Rien que du bonheur : « Nous plaidons pour les circuits locaux pour l’agriculture et la pêche avec des clauses de proximité dans les marchés publics, le déploiement des transports collectifs décarbonés, une production industrielle et une construction de logement économes en énergie. Oui, le socialisme à venir est une social-écologie. La planète est un tout : c’est un fait sans précédent dans l’histoire de l’humanité ». Mais tout de suite après on revient au bla bla bla habituel, « bonne utilisation de l’argent public », « laïcité », « lutte contre les discriminations », « urbanisme humain »,  etc. La sortie de crise se résume aux vieilles recettes, filières d’avenir, compétitivité internationale, pouvoir d’achat, croissance et réduction des déficits, solidarité budgétaire de l'Europe… L’écologie a disparu jusqu’à la fin du texte, sauf une exception (tarifs progressifs de l'eau et de l'énergie) et un nouvel oxymore (l'écologie productive).

Voici pour les mots, voyons pour les actes. Le premier ministre Ayrault a déjà viré sa ministre de l’écologie qui lui tenait tête, le ministre du redressement productif voudrait sauver le mode de déplacement le plus pernicieux (la voiture individuelle) et penche pour le nucléaire filière d’avenir, le ministre de l’agriculture se positionne contre la commission européenne en défendant l’indéfendable (le chalutage profond en mer),  la ministre de la culture soutient la publicité qui fait le vide dans les cerveaux (en préconisant son rétablissement à la télé de service public), la ministre de l’écologie pense comme son Premier ministre, elle voudrait un nouvel aéroport à Notre-Dame-des-Landes. Quant à la conférence sur l’environnement (14-15 septembre), le blabla commence, il durera cinq ans.
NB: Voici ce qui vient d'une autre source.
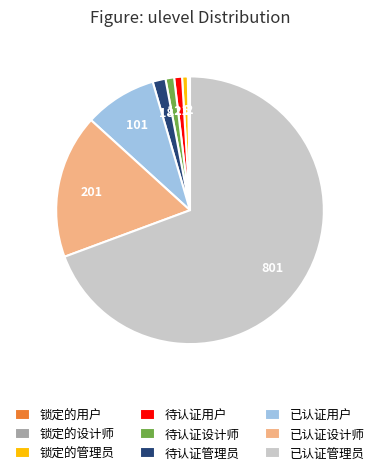

Between 待认证设计师 and 已认证用户, which is larger?

已认证用户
Nous n’avons aucune confiance dans les grandes déclarations « écologistes » du parti socialiste…

 

Pour ceux que la politique politicienne ne répugne pas, nous rappelons les dates du prochain Congrès du PS. Les militants socialistes seront invités à départager les motions par vote le jeudi 11 octobre ; les premiers signataires de ces motions ont vocation à être le ou la première secrétaire après le congrès qui a lieu du 26 au 28 octobre à Toulouse.

 

Le dépôt des motions a eu lieu le mercredi 12 septembre. Mais le pôle écologique du PS disparaît en ne présentant pas de motion. Inutile donc à notre avis de participer à ce congrès social-démocrate dont la ligne directrice reste productiviste.